Comédie du trottoir et idées reçues


J’ai eu le plaisir d’être invitée à la Comédie Off du Livre de Montpellier, une manifestation portée par l’association Vive Montpellier Nord, qui milite pour une culture ouverte, vivante, et accessible. Cette deuxième édition réunissait une cinquantaine d’auteurs locaux ou du Grand Sud dans des lieux chaleureux du centre-ville, cafés, restaurants, commerces ; le temps d’un week-end consacré au livre sous toutes ses formes.

L’événement se tenait en parallèle de la Comédie du Livre officielle, qui, elle, n’admet pas les auteurs indépendants. Ce qui me fait doucement rire, puisque j’étais également « présente » sous le chapiteau officiel grâce à ma maison d’édition. Autrice hybride, double passeport : mes dédicaces ont effectué l’aller-retour entre les mondes. Un pied dans la rue, l’autre sur le tapis rouge. J’ai toujours aimé la souplesse.

Cependant, avant de savourer l’ambiance montpelliéraine, il a fallu franchir quelques épreuves. Installer un stand en plein cœur historique, entre rues piétonnes, barrières de chantier et parkings labyrinthiques, relève de l’expédition. Il était impossible de débarquer les livres à proximité. J’ai donc multiplié (avec Christine Hainaut, ma précieuse amie et collègue et hôte pour le week-end) les allers-retours avec mon diable chargé de caisses bringuebalantes.

L’ascenseur du parc de stationnement souterrain refusait d’atteindre le sol ; il fallait continuer à pied, les reins en alerte et l’épaule en capilotade. J’ai visité les ruelles pittoresques… avec l’élégance d’une mule de bât. Le cardio littéraire a de l’avenir. Le lieu, partagé avec la terrasse d’un restaurant, offrait une belle visibilité, mais aucun espace de stockage. Le local Big Fernand est minuscule et rempli de hamburgers frites, nos tables et caisses de livres devaient être montées chaque soir au grenier. Le lendemain, tout redescendait. Cette gymnastique verticale mériterait à elle seule une médaille. Ou un bon kiné.

Heureusement, le charme de Montpellier compense largement ces acrobaties logistiques. La place Jean Jaurès, inondée de soleil, bordée de mélias qui nous saupoudraient de fleurs comme des confettis, bruissait d’une énergie estivale. Un va-et-vient ininterrompu de passants, de touristes, de lecteurs en goguette, de néophytes qui veulent « écrire un roman aussi », de curieux qui s’arrêtent « juste pour voir » et parfois repartent avec un exemplaire ou deux sous le bras.

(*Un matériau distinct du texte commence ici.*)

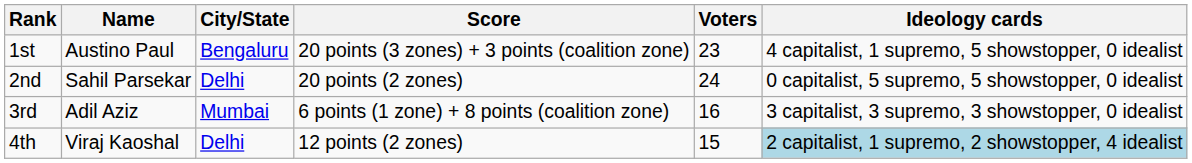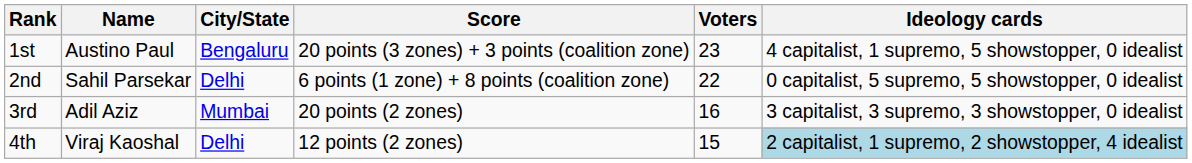2nd | Score: 20 points (2 zones) -> 6 points (1 zone) + 8 points (coalition zone)
2nd | Voters: 24 -> 22
3rd | Score: 6 points (1 zone) + 8 points (coalition zone) -> 20 points (2 zones)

Alors oui, une vingtaine de livres vendus par jour, c’est une petite victoire, mais face aux milliers de badauds, ça reste une goutte dans la mer, une larme d’encre sur le trottoir. Au-delà des ventes, les rencontres donnent tout leur sens à l’expérience. Les échanges avec d’autres auteurs nourrissent l’enthousiasme. Les lecteurs « virtuels » des réseaux sociaux prennent soudain corps, voix, et chaleur humaine par leur visite impromptue (encore mille mercis). Les liens se tissent, les sourires s’élargissent, les discussions s’éternisent parfois!

Exercice intellectuel supplémentaire : composer avec les regards sceptiques. Certains visiteurs interrogent avec véhémence notre présence sur la voie publique : « Pourquoi vous êtes dans la rue ? Ce n’est pas un vrai salon. Vous n’êtes pas de vrais auteurs. » Je précise (gentiment, mais non sans ironie) à ceux qui doutent de la légitimité du Off que certains de mes romans figurent aussi sous le chapiteau officiel. Il ne s’agit donc pas d’une consolation, mais bien d’un choix.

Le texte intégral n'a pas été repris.